There should be at least two options to hide within your enclosure. One on the hot side and one on the cool side. Snakes enjoy hiding, so if there is only one hide on a side of the enclosure that is either too hot/cold and uncomfortable, it is unlikely that the snake will not leave the security of its hide. This can cause stress and refusal of meals along with other problems to your snake’s comfort and well-being. Water bowls are also required and expected to be cleaned and replaced with fresh water at least weekly. Water bowls should be big enough for your snake to sit and relax in. This will both help the shedding process while providing more humidity. The Black Milksnake is a terrestrial species that enjoys some low branches and other decor items to climb over on the floor of their cage. We try to emulate the slight changes in topography in the wild by avoiding a flat surface at all costs. Snakes are thigmotactic animals and feel more secure when moving alongside, around, or over other objects. Fake plants also provide some shade from the lights and hiding areas to make your milksnake feel more secure.
This has to be our favorite aspect of keeping these magnificent snakes. A stark contrast to your typical milksnake, L. t. gaigeae are more confident in their movements and rarely show signs of nervousness. While babies may be more prone to attempt squirming away, they do not tend to bite. Typically only excreting musk or urates as a defense mechanism when young, our adult snakes are so well-mannered that they are a favorite for photoshoots. It could very well be this calm demeanor that also reminds keepers of the Indigo Snake. While the smaller milksnake species and even some of the larger ones (including L. t. hondurensis) can be prone to being more nervous, the Black Milksnake consistently matures into a mellow fellow. For more information on how to deal with your first hatchling black milksnake, click here.

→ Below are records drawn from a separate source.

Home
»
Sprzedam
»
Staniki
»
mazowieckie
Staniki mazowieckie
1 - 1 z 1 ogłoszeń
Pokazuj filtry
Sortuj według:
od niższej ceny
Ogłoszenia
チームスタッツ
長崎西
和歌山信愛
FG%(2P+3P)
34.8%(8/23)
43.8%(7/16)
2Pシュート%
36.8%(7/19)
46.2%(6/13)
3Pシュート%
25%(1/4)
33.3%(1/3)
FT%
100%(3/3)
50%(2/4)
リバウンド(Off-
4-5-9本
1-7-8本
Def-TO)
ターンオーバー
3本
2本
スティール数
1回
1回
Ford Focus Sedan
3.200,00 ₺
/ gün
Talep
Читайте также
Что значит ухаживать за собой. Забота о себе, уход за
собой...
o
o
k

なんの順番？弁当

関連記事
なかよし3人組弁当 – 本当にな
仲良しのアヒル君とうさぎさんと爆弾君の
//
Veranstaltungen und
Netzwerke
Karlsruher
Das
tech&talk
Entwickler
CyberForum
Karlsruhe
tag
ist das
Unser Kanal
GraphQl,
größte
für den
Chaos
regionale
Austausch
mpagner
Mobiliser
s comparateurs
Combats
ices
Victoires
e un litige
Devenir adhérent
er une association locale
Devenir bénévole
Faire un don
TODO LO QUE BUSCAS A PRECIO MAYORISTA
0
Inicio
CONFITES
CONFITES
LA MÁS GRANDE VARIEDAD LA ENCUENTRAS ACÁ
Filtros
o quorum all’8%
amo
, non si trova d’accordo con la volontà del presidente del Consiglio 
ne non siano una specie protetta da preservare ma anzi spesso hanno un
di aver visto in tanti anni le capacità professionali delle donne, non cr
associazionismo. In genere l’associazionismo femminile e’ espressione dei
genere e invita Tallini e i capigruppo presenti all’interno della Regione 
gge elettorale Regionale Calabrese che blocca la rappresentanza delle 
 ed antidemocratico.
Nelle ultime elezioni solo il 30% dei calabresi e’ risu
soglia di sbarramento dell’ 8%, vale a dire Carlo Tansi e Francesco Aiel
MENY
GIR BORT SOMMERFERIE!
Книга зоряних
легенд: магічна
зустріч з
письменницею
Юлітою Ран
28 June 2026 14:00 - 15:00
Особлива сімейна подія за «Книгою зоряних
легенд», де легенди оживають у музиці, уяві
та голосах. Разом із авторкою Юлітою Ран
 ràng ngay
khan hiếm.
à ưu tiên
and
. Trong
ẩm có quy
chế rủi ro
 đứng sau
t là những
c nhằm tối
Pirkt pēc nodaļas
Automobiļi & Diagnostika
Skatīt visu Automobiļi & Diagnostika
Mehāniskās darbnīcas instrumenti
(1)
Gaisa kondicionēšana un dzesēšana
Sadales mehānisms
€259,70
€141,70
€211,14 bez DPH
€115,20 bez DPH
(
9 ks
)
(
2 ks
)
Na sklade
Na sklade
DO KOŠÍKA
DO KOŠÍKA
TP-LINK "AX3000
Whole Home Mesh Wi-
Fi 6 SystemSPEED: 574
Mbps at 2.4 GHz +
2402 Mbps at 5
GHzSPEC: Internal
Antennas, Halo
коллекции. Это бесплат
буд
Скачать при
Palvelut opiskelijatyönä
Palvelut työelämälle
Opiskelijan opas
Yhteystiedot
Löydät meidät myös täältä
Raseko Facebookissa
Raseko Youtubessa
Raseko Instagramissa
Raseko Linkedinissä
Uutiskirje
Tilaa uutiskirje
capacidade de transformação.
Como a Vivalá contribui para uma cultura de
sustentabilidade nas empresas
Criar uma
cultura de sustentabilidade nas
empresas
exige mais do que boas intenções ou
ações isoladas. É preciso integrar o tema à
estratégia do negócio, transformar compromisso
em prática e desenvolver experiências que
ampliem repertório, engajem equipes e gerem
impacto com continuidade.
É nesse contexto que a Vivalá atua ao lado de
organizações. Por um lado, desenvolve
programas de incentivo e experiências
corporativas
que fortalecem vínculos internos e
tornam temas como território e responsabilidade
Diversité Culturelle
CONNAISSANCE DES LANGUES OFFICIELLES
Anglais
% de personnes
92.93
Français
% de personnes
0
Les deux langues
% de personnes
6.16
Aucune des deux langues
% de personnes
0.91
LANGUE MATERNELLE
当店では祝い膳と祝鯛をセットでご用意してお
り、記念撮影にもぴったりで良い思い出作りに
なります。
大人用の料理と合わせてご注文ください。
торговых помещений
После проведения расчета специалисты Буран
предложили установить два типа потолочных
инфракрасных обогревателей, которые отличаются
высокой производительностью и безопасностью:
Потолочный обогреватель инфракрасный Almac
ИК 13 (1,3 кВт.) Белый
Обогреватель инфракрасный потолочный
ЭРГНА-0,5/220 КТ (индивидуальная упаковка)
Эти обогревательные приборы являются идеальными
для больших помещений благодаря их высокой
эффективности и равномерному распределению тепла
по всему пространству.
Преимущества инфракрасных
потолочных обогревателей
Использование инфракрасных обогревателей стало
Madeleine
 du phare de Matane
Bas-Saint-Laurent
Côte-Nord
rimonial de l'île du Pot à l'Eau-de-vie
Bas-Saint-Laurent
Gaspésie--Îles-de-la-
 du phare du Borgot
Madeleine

With more keepers catching on to the award-winning personality of the Black Milksnake, it is comforting to see more captive propagation in recent years. Along with the addition of locality animals, this species only serves to ensure its longevity amongst herpetoculturists for years to come. Many seek to own a black snake to start with, but Black Milksnakes bring their keeper along a growth journey before maturing into their final form. Why? Because some things are just well worth the wait.